His words had my head spinning.

Or maybe the car was spinning.

Fuck it. Maybe the entire world was spinning.

He continued. “You remember what I said the day I told you I was leaving?” he asked. He didn’t wait for my response. “You said ‘you shouldn’t let ’em take it.’ I asked you what the hell you were talking about it. You said ‘You, Steve, don’t let them own you.’” He raised his hand and wiped at his cheek. “But here I am, Ky, letting them take me. And you know why? Because that pain I feel, it’s inside me. Just like it’s inside you—and no amount of drugs can change that.” He brought up the girl’s hand he was holding and kissed the back of it. “Go home, Ky. Go home to your family...” He waved his finger in a circle, “. . . and be better than this. You don’t belong here.” It wasn’t said out of anger or bitterness. It seemed like he was resigned to the fact this was his life and at that moment, I could tell he fucking hated it.

“You don’t have to belong here either, Steve.”

He let out a bitter laugh. “A little late for all that.” He got off the hood and helped his girl down, and then offered me his hand.

To say that I felt like an ass was an understatement.

“Are you good to drive?” he asked, helping me into my car.

I told him was fine.

I wasn’t.

He nodded as he lit up a smoke. “I love you, bro. Take care, all right?”

I returned his nod, started the car, and peeled out of there.

I got about two miles down the road before I pulled over and puked. Fuck weed. And fuck Steve, because he was right. It didn’t help at all.

When I stumbled back in the car, I could barely move, let alone drive.

So I slept.

The sound of sirens startled me awake. My eyes tried to focus on a dozen cop cars and ambulances speeding past me. My full-blown paranoia took over. I got out of there as fast as possible, doing everything I could to keep my focus on the roads. I don’t even remember how I managed to get home.

***

It felt like the entire house was shaking with the constant banging on the door.

“Kyler!” a man shouted, and the banging started again.

My heart picked up its pace. It could only be one man, my dad.

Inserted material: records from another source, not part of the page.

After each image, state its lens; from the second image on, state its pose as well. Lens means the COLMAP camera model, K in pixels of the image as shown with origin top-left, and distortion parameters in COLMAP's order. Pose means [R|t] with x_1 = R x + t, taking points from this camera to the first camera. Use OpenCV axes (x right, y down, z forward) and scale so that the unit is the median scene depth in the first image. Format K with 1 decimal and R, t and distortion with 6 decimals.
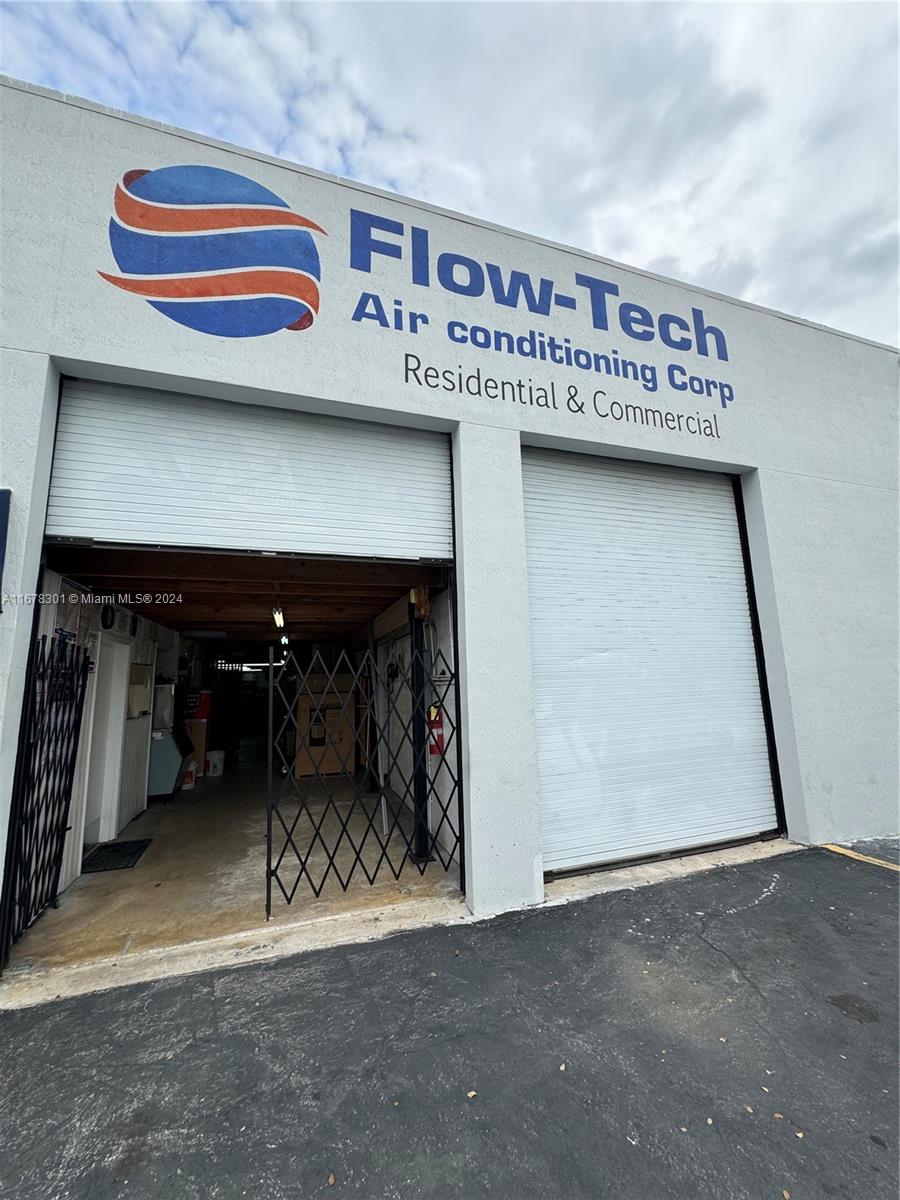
lens RADIAL K [[478.5, 0, 451.2], [0, 478.5, 598.8], [0, 0, 1]] dist [-0.002273, -0.000104]
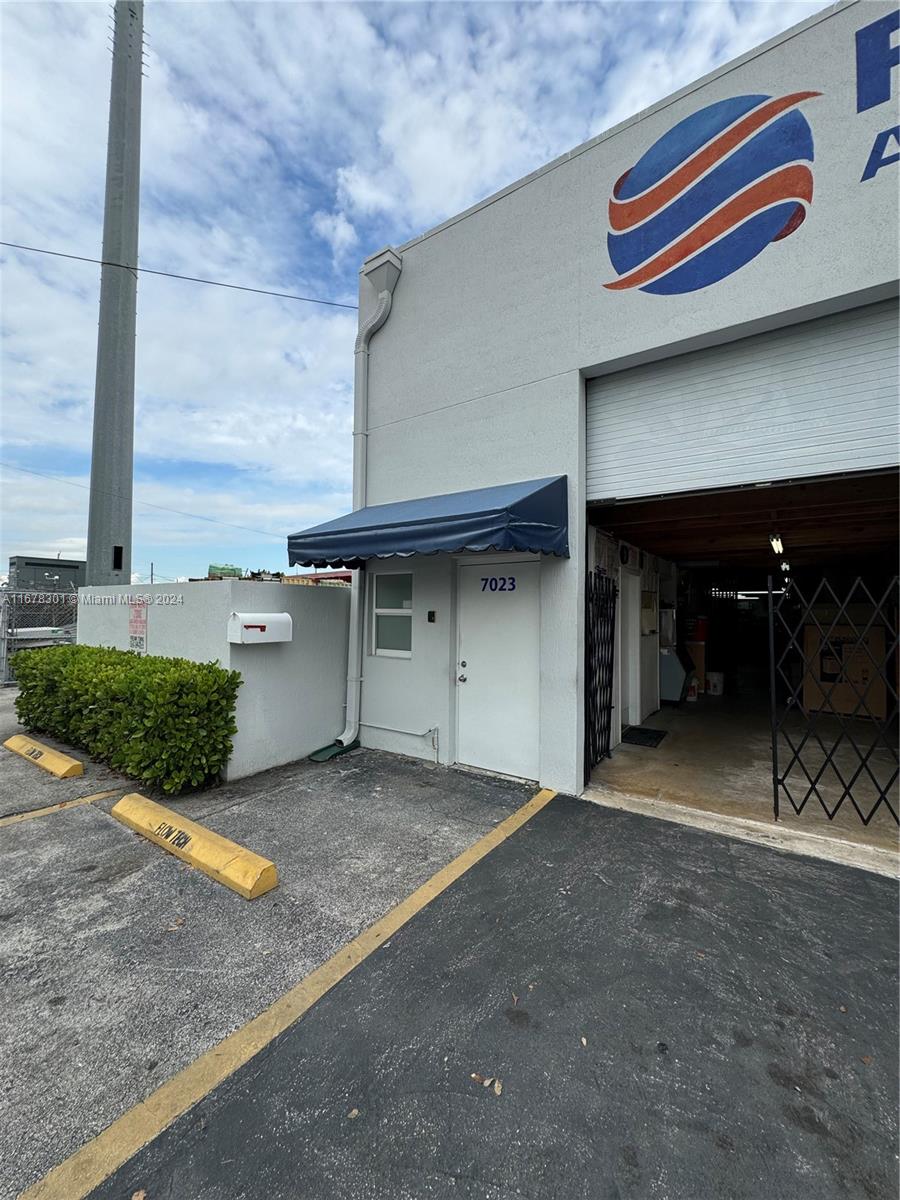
lens RADIAL K [[478.5, 0, 451.2], [0, 478.5, 598.8], [0, 0, 1]] dist [-0.002273, -0.000104]
pose [[0.586218, 0.015266, -0.810010, 0.061504], [0.106214, 0.989744, 0.095522, -0.022355], [0.803161, -0.142031, 0.578584, -0.166375]]
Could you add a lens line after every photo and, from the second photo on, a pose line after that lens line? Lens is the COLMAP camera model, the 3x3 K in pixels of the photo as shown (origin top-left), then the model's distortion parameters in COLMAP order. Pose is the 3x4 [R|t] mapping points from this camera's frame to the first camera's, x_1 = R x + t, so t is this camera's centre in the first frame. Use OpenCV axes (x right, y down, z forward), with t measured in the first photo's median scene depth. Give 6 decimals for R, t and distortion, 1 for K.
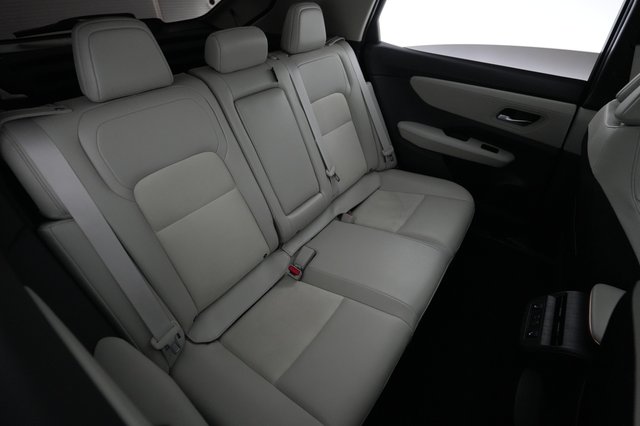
lens RADIAL K [[314.4, 0, 319.0], [0, 314.4, 212.4], [0, 0, 1]] dist [-0.001457, 0.000118]
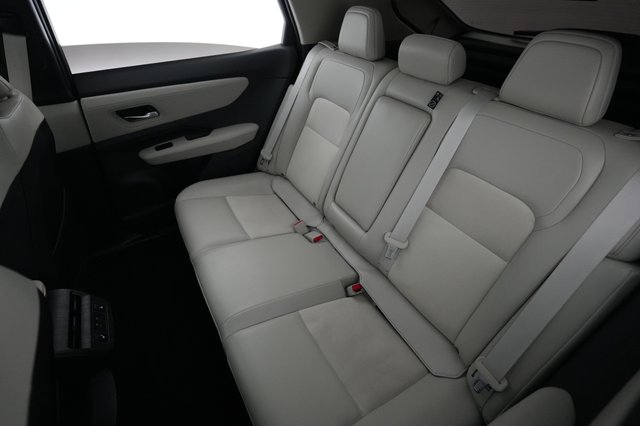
lens RADIAL K [[314.4, 0, 318.3], [0, 314.4, 212.8], [0, 0, 1]] dist [-0.001457, 0.000118]
pose [[-0.399076, 0.533343, -0.745844, 0.667105], [-0.573751, 0.489245, 0.656847, -0.585164], [0.715226, 0.690061, 0.110760, 0.792570]]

I shrugged on a shirt and ran downstairs, ignoring the fog in my head from the weed the night before. Christine was already at the door, peeking out the window next to it. She was prepared this time, shotgun in her hand. “Christine?”

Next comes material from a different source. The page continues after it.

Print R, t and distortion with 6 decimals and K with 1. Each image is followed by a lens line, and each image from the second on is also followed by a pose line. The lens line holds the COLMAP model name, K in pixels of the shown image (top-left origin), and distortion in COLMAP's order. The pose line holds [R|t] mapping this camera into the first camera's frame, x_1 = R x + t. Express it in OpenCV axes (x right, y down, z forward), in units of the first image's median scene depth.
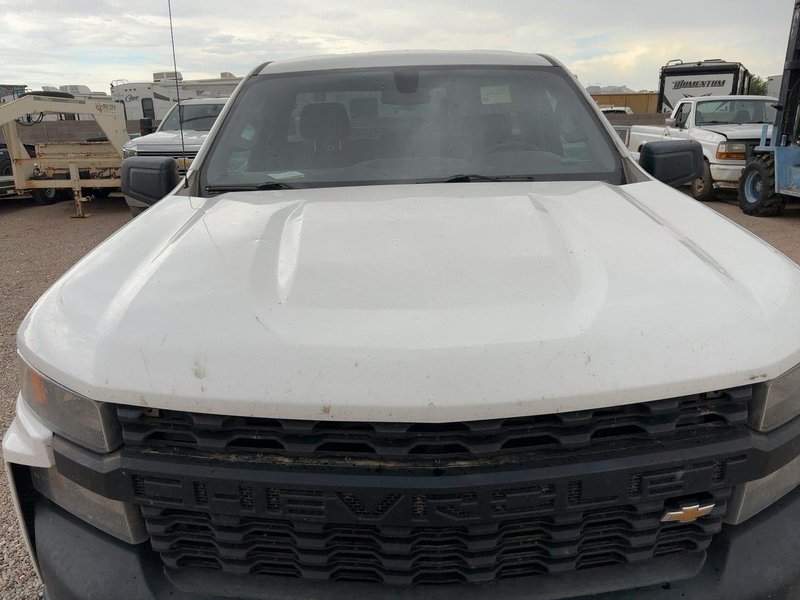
lens RADIAL K [[640.7, 0, 427.3], [0, 640.7, 301.2], [0, 0, 1]] dist [0.052721, -0.093709]
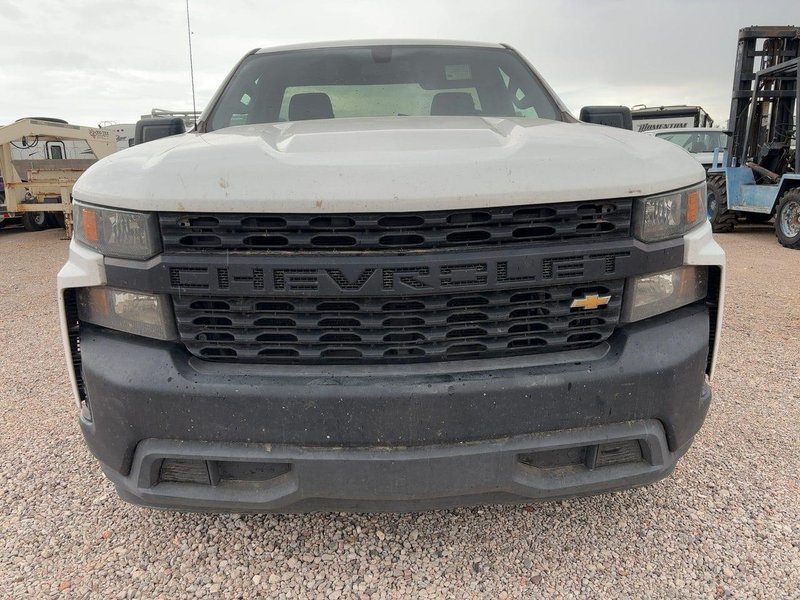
lens RADIAL K [[640.7, 0, 427.3], [0, 640.7, 301.2], [0, 0, 1]] dist [0.052721, -0.093709]
pose [[0.999515, -0.007423, 0.030245, 0.024618], [0.009760, 0.996915, -0.077876, 0.388088], [-0.029574, 0.078133, 0.996504, -0.283615]]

“What do you want?” she yelled.

“I need to speak to Ky!”

Christine turned to me just as Jackson came to stand beside me.

“You say the word and I’ll tell him to leave.”

I squared my shoulders, took a step forward and opened the door. Then there I was—face to face with the devil.

Jax stood behind me and Christine was right next to him. “W-w-what do you want?”

The devil’s gaze flicked from Jackson to Christine and then settled on me. His face was red, but not out of anger. He wiped his eyes, and I saw it then—a completely different side of him. “It’s your brother,” he said quietly.

And even though I already knew the answer, still I found myself asking, “What about him?”

“He’s dead.”

***

The official cause of death was a drug overdose. The unofficial cause was he’d taken bad drugs. Word was that it was bad ecstasy laced with crack. Whatever the fuck it was—it had killed him. And I was one of the last people to see him. I was also the reason he was there in the first place. I asked him to—no—I begged him to go. And now he was dead.

Just like Jeff.

The funeral was small. The party next door wasn’t.

I didn’t know what to do. I could barely function. I had held in my tears when Jeff died, but now...it felt like I’d lost everything important to me. And as much as Christine and Jax tried to comfort me—I felt completely alone. And that was my fault. I isolated myself from them because I couldn’t deal, and I didn’t want my burden on them.

They’d lost enough.

But the worst part—was the guilt.

It was overwhelming.

So was the pain.

So was the anger.

I was so fucking angry.

“It’s okay to show your suffering, Kyler,” Christine said, stepping into my room and placing a tray of food on the nightstand. “You’ve lost two people very dear to you. Two people you loved...all in a week. It’s okay to feel sorry for yourself.”

No.

It wasn’t okay.

She had no fucking clue what she was talking about. I didn’t deserve to feel anything but pain.